Pizarro: Right now, the approach of the humanitarian actors in Venezuela is based on capacity and not on needs. Therefore, when you are based on capacity, you are only covering what you can cover. The first change of mindset that is needed is to aim towards the needs, because if you focus on the needs you then are forced to build capacities. Currently, we are only covering about 10 percent of the country’s needs. We have insight in some areas. We know what is going on with PAHO [the Pan-American Health Organisation, the WHO’s regional arm] and part of the Red Cross efforts. OCHA tries to share efforts for a lot of what is being done. But the scale… of their attention within the country is small in comparison with the level of the crisis. No matter what happens in the near future… if we don’t scale [up] the capacities and do not aim for the needs, it will be impossible to have a different approach inside the country.

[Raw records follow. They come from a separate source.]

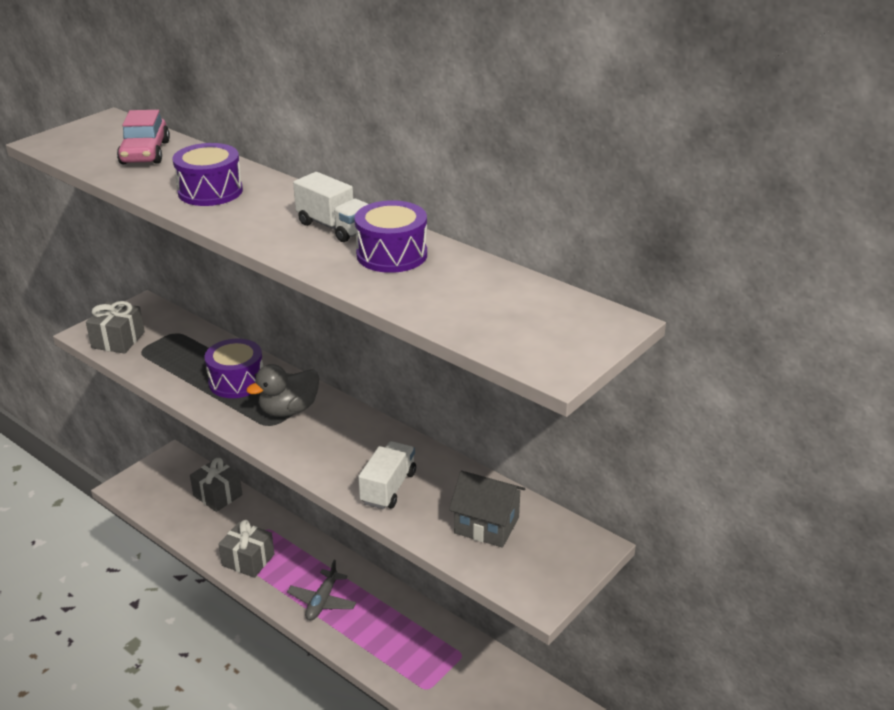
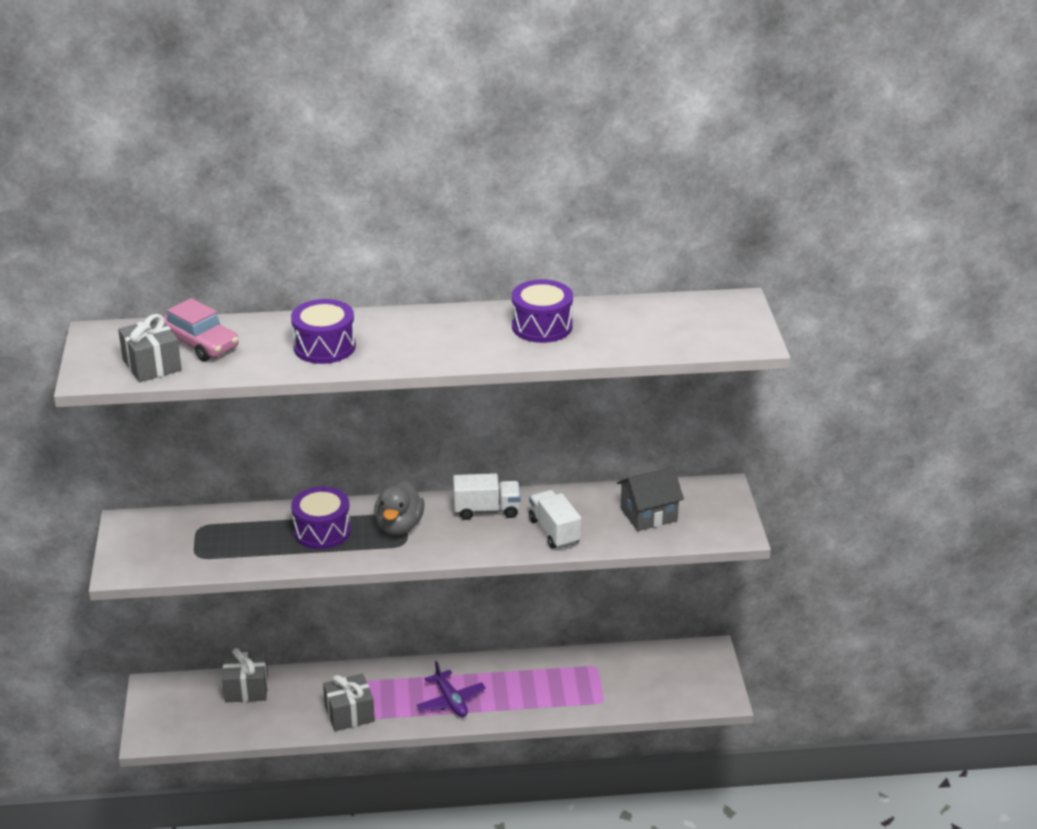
camera: 45 degrees left, 0 degrees up
(118, 340) = (160, 560): grey gift -> grey gift (152, 365)
(322, 601) = (451, 701): grey plane -> purple plane
(334, 227) = (467, 327): white truck -> white truck (486, 510)

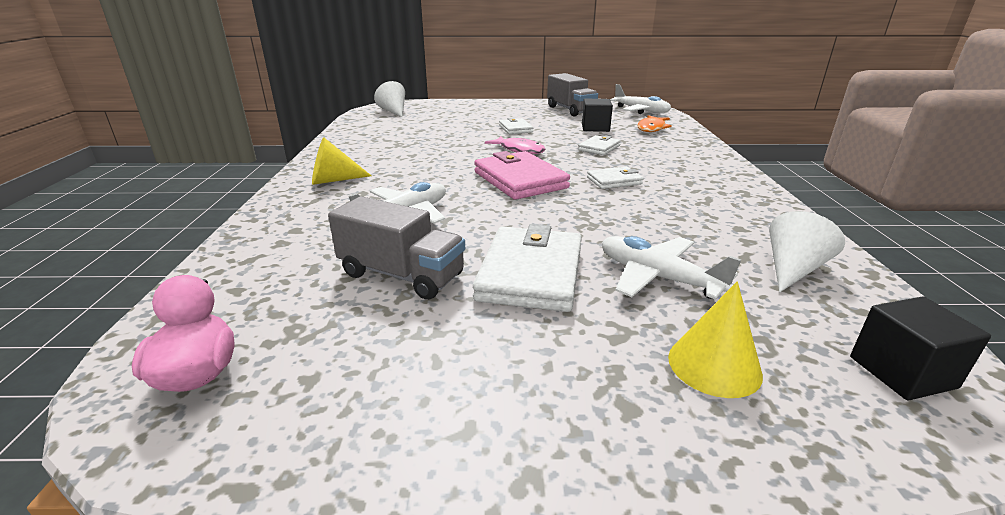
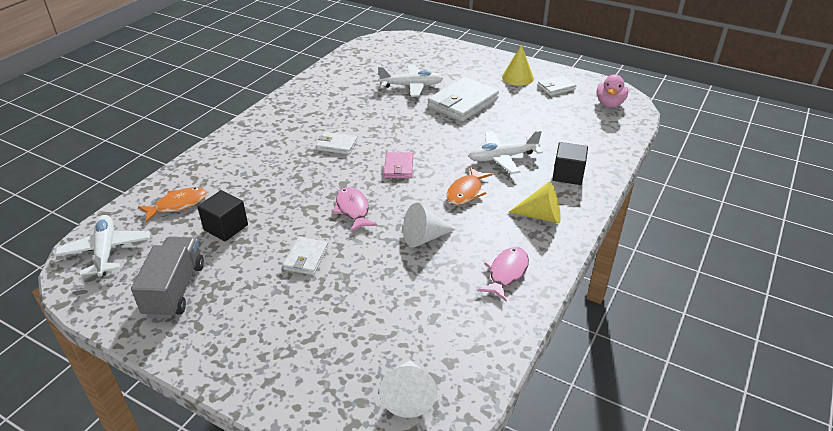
camera: 150 degrees left, 10 degrees up
(356, 148) = (506, 273): none -> pink fish
(401, 275) = (522, 119): grey truck -> none
(426, 179) = (466, 192): none -> orange fish
(520, 180) = (398, 167): pink wallet -> pink wallet, size x0.54
(599, 148) = (282, 188): white wallet -> white wallet (556, 87)
(657, 277) = (411, 86): white plane -> white plane turned 75 degrees counterclockwise
(714, 365) = (436, 61): yellow cone -> yellow cone (517, 77)
(792, 269) = (352, 73): white cone -> white cone (424, 237)
(902, 372) = (385, 45): black cube -> black cube (568, 175)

Why is the operation small right now, even though [Venezuela] is recognised by the world as a humanitarian emergency and you have a lot of civil society actors involved in the effort? It’s because in the same way that the political side of the regime – the regime’s control – doesn’t allow the scaling up of the humanitarian response, it is impossible to achieve what you have to do. An example is the logistics cluster. In any humanitarian country team, a cluster for logistics exists to develop how things reach every part of a country. You don’t have that cluster development in Venezuela. The regime is trying to keep control of transportation. Every organisation and every humanitarian actor has to request permission from the government to bring one box of medicines from point A to point B.

TNH: Are there not efforts by organisations to bypass these constraints?

Pizarro: They do a lot. They work in semi-clandestine ways, but under a dictatorship that involves huge risks. From the perspective of the regime, you become a criminal, no matter what you may be transporting in your truck. What we are trying to do is maintain a certain distance between the political actors and the humanitarian actors, because, since last year, we have been trying to build a humanitarian space. We are in the middle of the worst political confrontation in our history, because one guy is trying to remain in political power at all possible cost. What we are saying is that we need all the international pressure against the regime, and in parallel we need to open the sources to reduce harm to the population and to address the level of suffering we are now seeing. But that is not new. If you listen within the Human Rights Council, it sometimes sounds as if the Venezuelan crisis began in 2017. I was elected to my second mandate in the National Assembly in 2015 and our first act in 2016 was to declare a humanitarian emergency. At that time, it was reported that two out of 10 children were not developing normally. Four years later that number is four out of 10 children. At the time, it was 2.5 million people needing assistance. It is now 9.3 million people. Time matters.